Krachten sieht das nach einem Monat mit dem neuen Team ganz pragmatisch. Für Shitstorms oder Hasskommentare habe man eine feste Strategie, wie jedes andere professionelle Social-Media-Team auch, betont er. "Alles, was da bisher von den Menschen mit Behinderung kam, ist so positiv", sagt er. "Sie sind extrem authentisch, und das passt perfekt in die sozialen Medien."

So ist es für Zora Kiesow ganz selbstverständlich, über Behinderungen zu sprechen, während manch eine Journalistin oder ein Social-Media-Manager bei dem Thema ins Drucksen gerät und um den politisch korrekten Ausdruck ringt. Die 27-Jährige ist seit sechs Wochen im Social-Media-Team und lebt mit einem geistigen Handicap. Im Interview mit der WDR-Moderatorin Bettina Böttinger fragt sie geradeheraus: "Wir Menschen mit Behinderung haben kleine Macken. Aber haben nicht alle eine Macke, und welche haben Sie?"

Portrait

Menschen mit Behinderung werden oft nicht ernst genommen, kritisiert Social-Media-Manager Simon Roehlen, der selbst im Rollstuhl sitzt.

Behinderungen sichtbar machen

Behinderungen werden ein Stück weit von der Öffentlichkeit ausgeschlossen, gewissermaßen unsichtbar gemacht. Der Social-Media-Manager des Teams, Simon Roehlen, kennt das aus eigener Erfahrung: "Mit einer Beeinträchtigung wird man oft nicht richtig ernst genommen, auch wenn man wie ich 'nur' im Rollstuhl sitze. Durch Social Media können wir uns Gehör verschaffen." Das Team um Hannen und Krachten will auch anderen Menschen mit Behinderung Beratung bei der Nutzung von sozialen Medien anbieten.

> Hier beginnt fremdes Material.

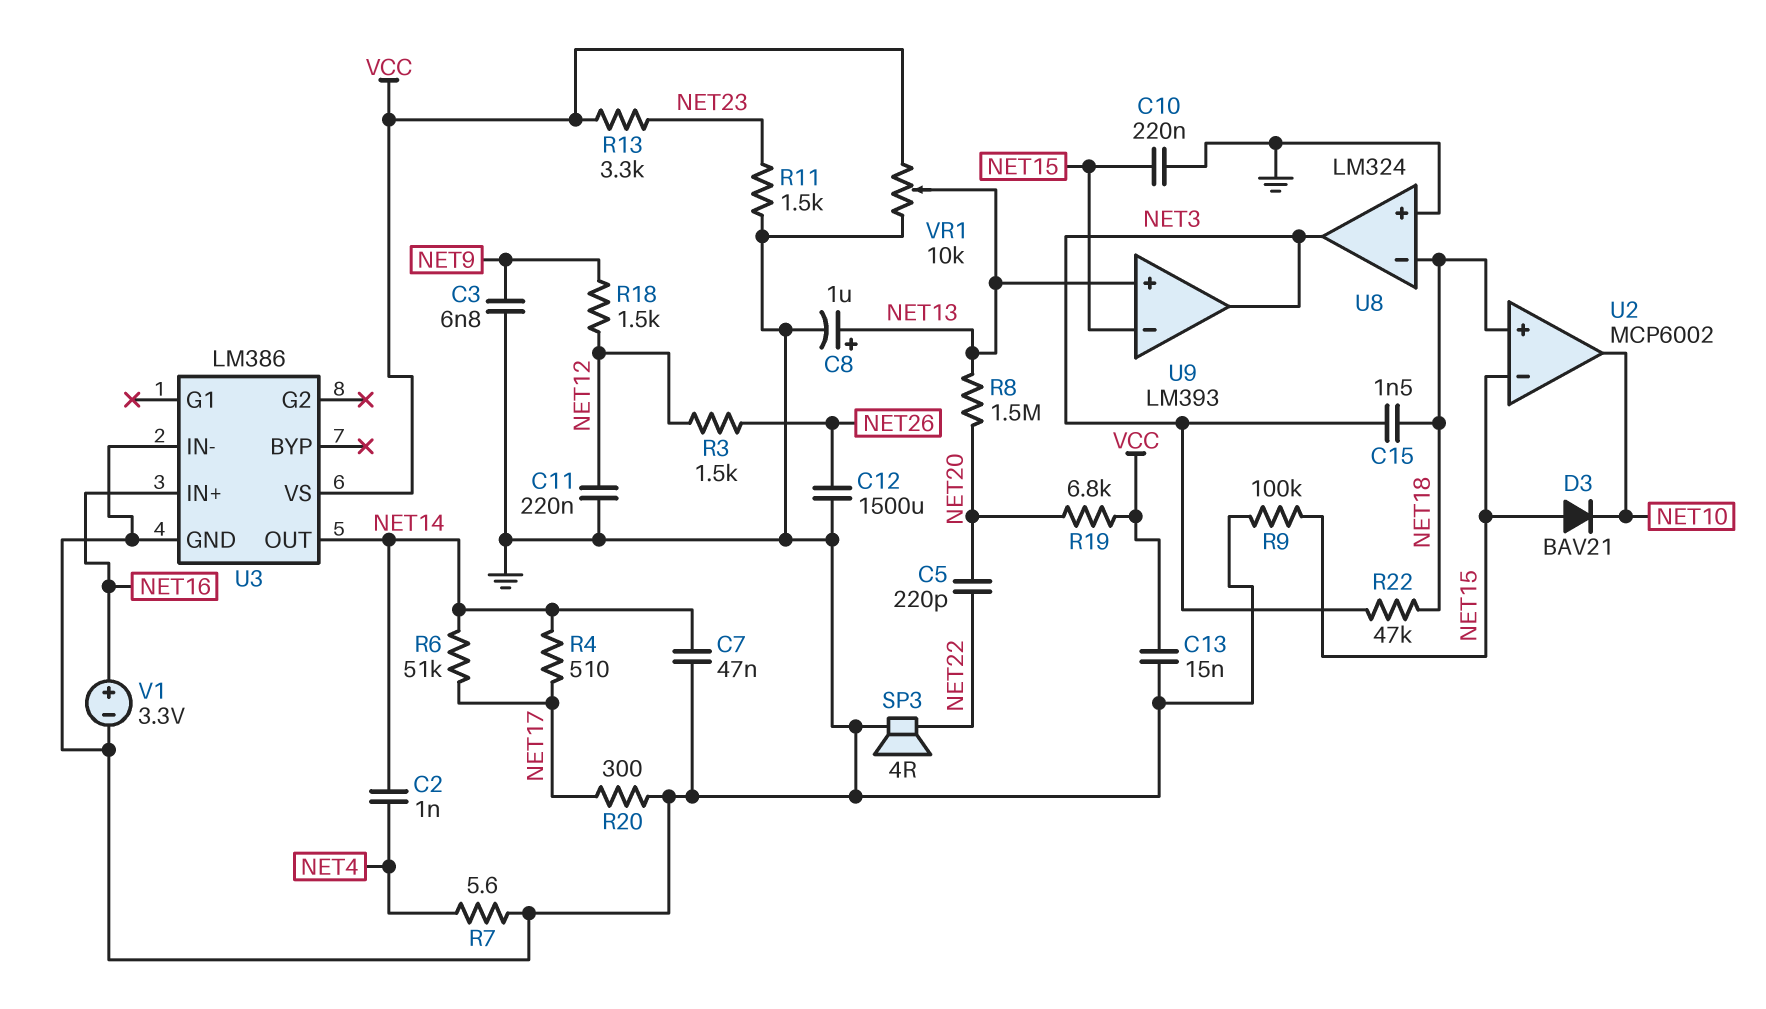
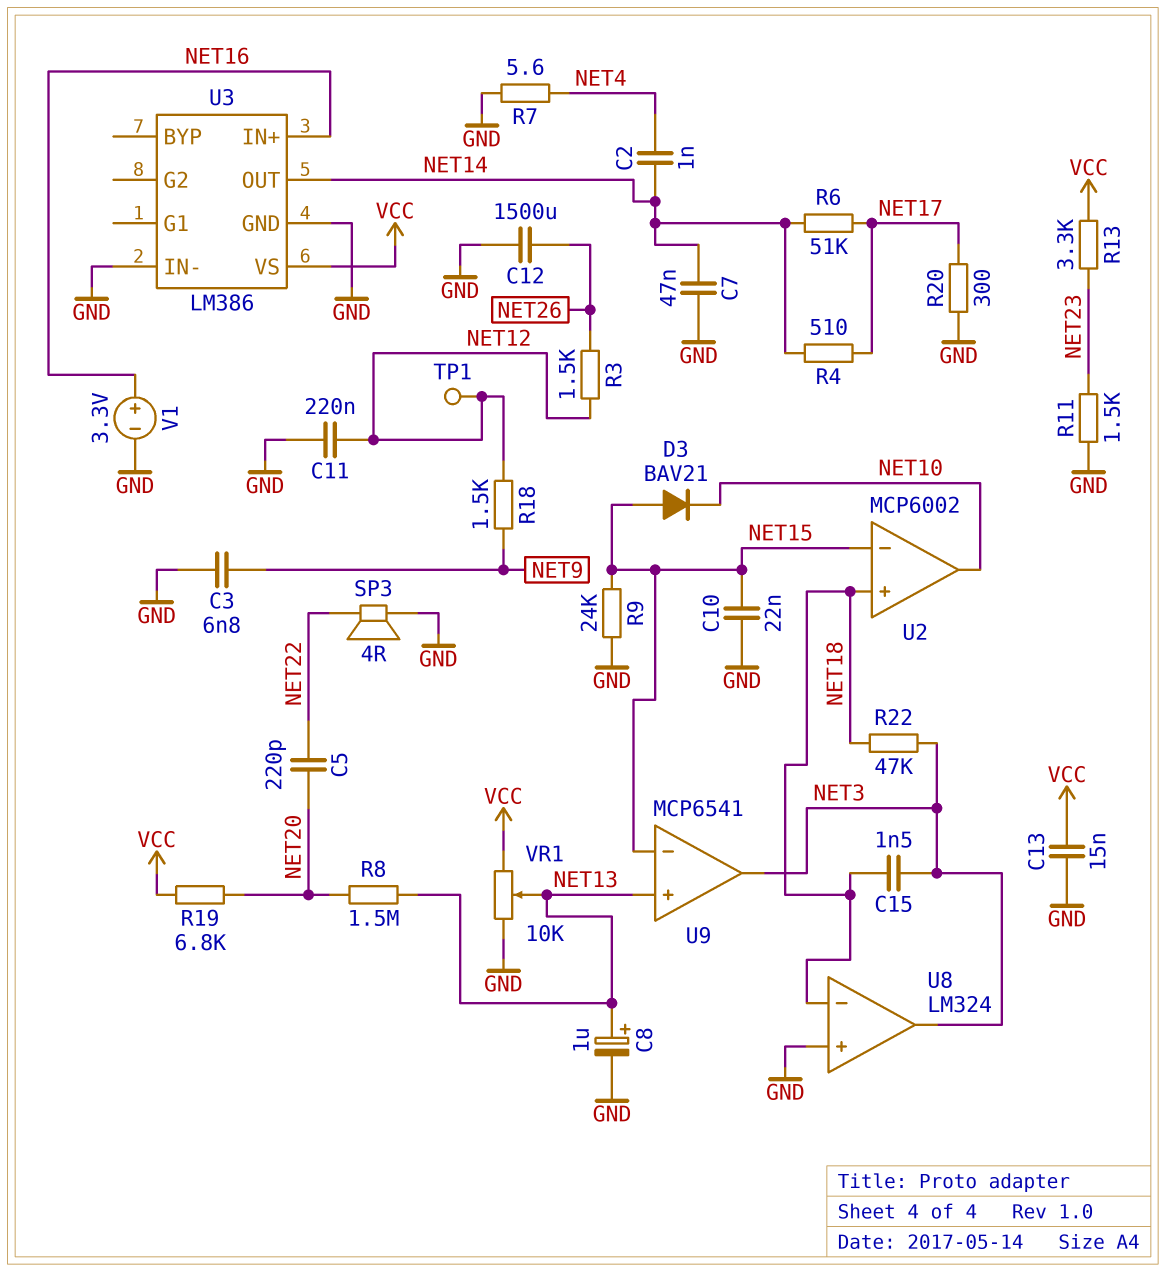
C10: 220nF (GND, NET15) -> 22nF (GND, NET15)
R9: 100k (GND, NET15) -> 24k (GND, NET15)
TP1: none -> test point (NET12)
U9: LM393 -> MCP6541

Das Team arbeitet wie viele andere Redaktionen auch: Morgens trifft man sich zur Besprechung, tauscht Ideen aus, Beiträge und Drehs werden geplant, Interviewpartner angefragt, und das Team ist mit der Kamera unterwegs. "Also ich find das voll cool", sagt Zora Kiesow nach sechs Wochen im Team. Das Schneiden der Filme sei zwar manchmal etwas kompliziert, aber dabei gibt es Unterstützung. Sie ist stolz darauf, eine Plattform zu haben für das, was ihr im Kopf herumgeht.

Ideen für zukünftige Beiträge hat das Team schon viele, zum Beispiel die Themen Mobbing und Dating gehören dazu. So ist es ein kleiner Traum, einen Dating-Kanal aufzubauen, "weil das Thema Beziehungen natürlich auch für Menschen mit Behinderung total wichtig ist, es aber für viele auch schwierig ist, überhaupt jemanden kennenzulernen", sagt Hannen.

Text: Nora Frerichmann (epd)/ Fotos: Sabine Damaschke

Weitere Informationen

Das dreijährige Social-Media-Projekt der Evangelischen Stiftung Hephata ist bundesweit einzigartig. Die Diakonie RWL hat die Stiftung bei der Beantragung der dafür nötigen Fördergelder bei der "Aktion Mensch" unterstützt.